Kaum da sie hinter den Bäumen verschwunden waren, stieg ein weiterer Mann aus dem Loch heraus. Er hatte kurze schwarze Haare, war durchschnittlich groß, recht breit gebaut und trug trotz der Dunkelheit eine Sonnenbrille sowie einen dunkelgrauen Anzug, der natürlich jetzt voller Erde war. „Was ist das für ein Typ?“, flüsterte Gera.

„Irgendein Kopfgeldjäger, den Elvira auf einen alten Freund von mir angesetzt hat. Auf einen Freund von dem ich dachte, dass er eigentlich tot wäre.“ Gera zog skeptisch die Augenbraue hoch. „Und warum wollen Sie diesen Freund jetzt unbedingt finden?“.

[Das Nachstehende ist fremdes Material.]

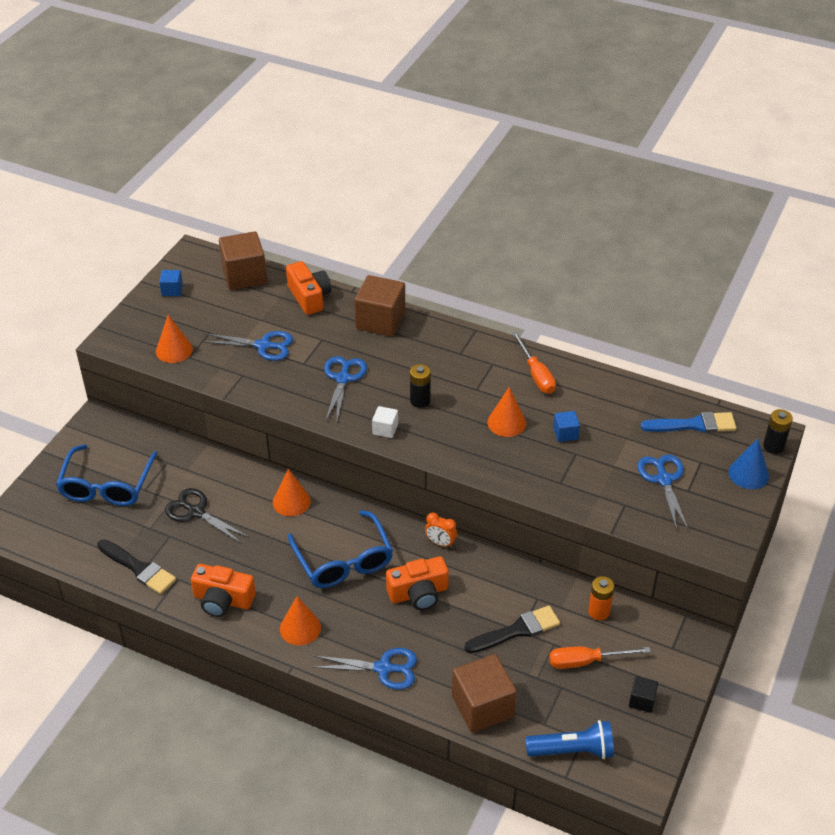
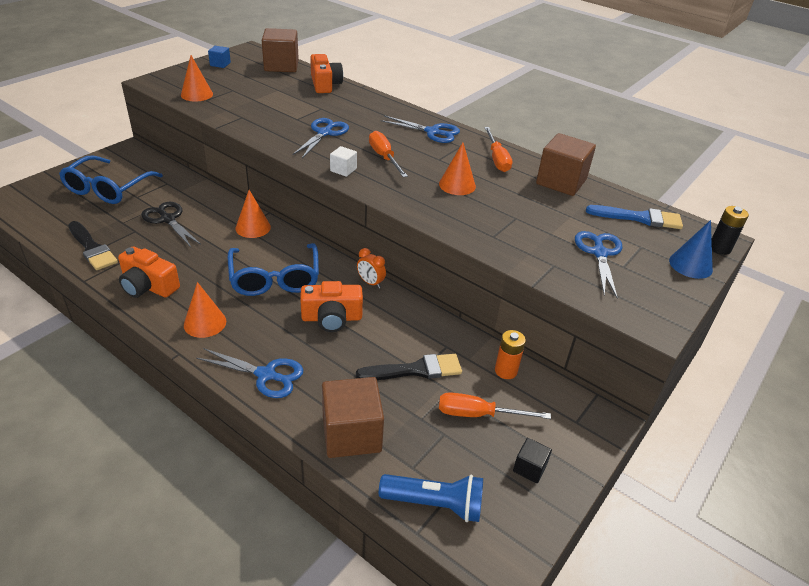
camera: 10 degrees right, 5 degrees down
(263, 346) = (270, 104): blue scissors -> blue scissors (432, 132)
(380, 321) = (375, 106): brown cube -> brown cube (561, 182)
(420, 401) = (384, 157): black battery -> orange screwdriver
(565, 433) = (510, 202): blue cube -> none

„Na, weil er mein Freund ist natürlich. Das machen Freunde so. Und darüber hinaus, weil er eine ganze Menge über die Scheisse weiß, die hier abläuft. Weit mehr noch als ich.“ Jetzt verstand Gera. „Schon klar. Sie wollen also nicht, dass er dieser Bitch und ihrem Dr. Giftzwerg in die Hände fällt und brav drauf losplaudert. Nun, dann sollten wir schauen, dass wir nicht den Anschluss an diesen James Bond für Arme verlieren.“ Gera zückte ein Handy, das er zuvor ebenfalls dem Wachmann abgenommen hatte und schrieb eine SMS. „So, jetzt sollte hier in Kürze ein Wagen für uns auftauchen. Wir können den Typen ja nicht zu Fuß verfolgen.“ Jonathan nickte.

Sie folgten dem Mann bis zum Ausgang, der dummerweise noch immer bewacht wurde. Deshalb schlug Gera Plan B vor, der ihn bereits hier erfolgreich hereingebracht hatte. Eine kleine Kletterpartie und einige Holzsplitter später, stiegen sie vom Baum herunter und erkannten glücklicherweise gerade noch das Kennzeichen des Wagens, in den der Kopfgeldjäger einstieg. Gera gab auch das Kennzeichen per SMS durch. „Der Mann ist jetzt zur Fahndung ausgeschrieben. Manchmal ist es echt geil Bulle zu sein!“ sagte er lachend. Jonathan lächelte nur abwesend. Er war viel zu sehr damit beschäftigt zu realisieren, dass Arnold womöglich noch immer lebte. Dass er seinen alten, verschrobenen Freund wiedertreffen und mit ihm wie früher debattieren könnte war ein durchaus sehr erfreulicher Gedanke.

Nach wenigen Minuten fuhr ein schwarzer BMW vor und hielt direkt vor ihnen. Der Fahrer kurbelte das Fenster herunter, grüßte Gera kurz und bedeutete den Beiden einzusteigen. Die Jagd begann.

2 thoughts on “Knochenwald: Die Jagd beginnt

  1. Sry, dass ich mich lange nicht gemeldet habe, hatte viel zu tuen.

    So langsam fange ich an Gera zu mögen. Er ist mir sympathisch und ich bin gespannt darauf, den nächsten Teil zu lesen.

    LG OrangenSyndrom

    1. Hallo OrangenSyndrom,

      ist doch kein Problem. Ich kenn das ja selbst: Man hat nie so viel Zeit wie man gerne hätte. Freut mich jedenfalls, dass du die Geschichte noch immer verfolgst.